Robert Rae : Part of the Edinburgh Southside Collective

Residency

SABER CAME TO TEA

An evening of music, performance, visual art and conversation devised and directed by Robert Rae with Shatha Altowai, Saber Bamatraf and Ghazi Hussein.

Saber and Shataha arrived in Edinburgh from Yemen mid-pandemic, when opportunities for collaboration were limited. Able to respond quickly,  Robert worked with them to develop an appropriate collaborative process. Saber hoped to work with Scottish musicians, and in response to Art27’s Human Rights agenda, Shatha wanted to to pursue her art in “Scratched Identities”, together they wanted to find a way to tell their story.

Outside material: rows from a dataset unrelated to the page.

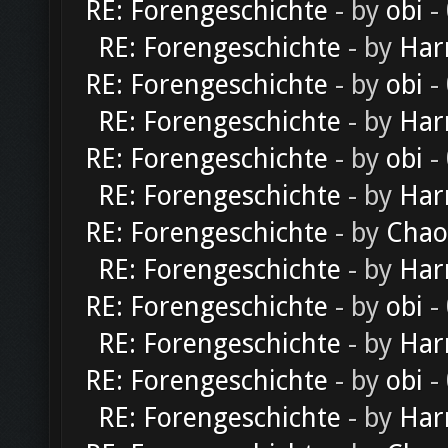
RE: Forengeschichte
- by
obi
-
RE: Forengeschichte
- by
Har
RE: Forengeschichte
- by
obi
-
RE: Forengeschichte
- by
Har
RE: Forengeschichte
- by
obi
-
RE: Forengeschichte
- by
Har
RE: Forengeschichte
- by
Chao
RE: Forengeschichte
- by
Har
RE: Forengeschichte
- by
obi
-
RE: Forengeschichte
- by
Har
RE: Forengeschichte
- by
obi
-
RE: Forengeschichte
- by
Har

Robert started the devising process by creating the dramatic structure that best facilitated the story  – which centred around the custom of men and women household visitors being seperataed by a curtain. It was imposrtant to avoid playing into an Isalamaphobic agaenda but to show the lived experience of Shatha in a society polarised by war where transgression of such customs has become life threatening. To help develop this we drew resident poet Ghazi Hussein into the devising team.

Having taken the decision to present in Arabic this infromed the casting process, Robert drew upon the Arabic speaking cast of Robert’s feature film TROUBLE SLEEPING with Waseem Aboaklain and Seham Ali, and new participants Ahmad Shaikh Ali and Azza Mustafa Dafaalla joining the team for rehearsals and performances. Two musicians, piper Phil Westwell and cellist Katherine Campbell came in to work with Saber.

Playing for two nights as an integrated musical and theatre performance, it was followed by an expert led panel discussion that on the first night highlighted the situation for artists in War and the second the bombardment of Yemen and the deepening humanitarian crisis.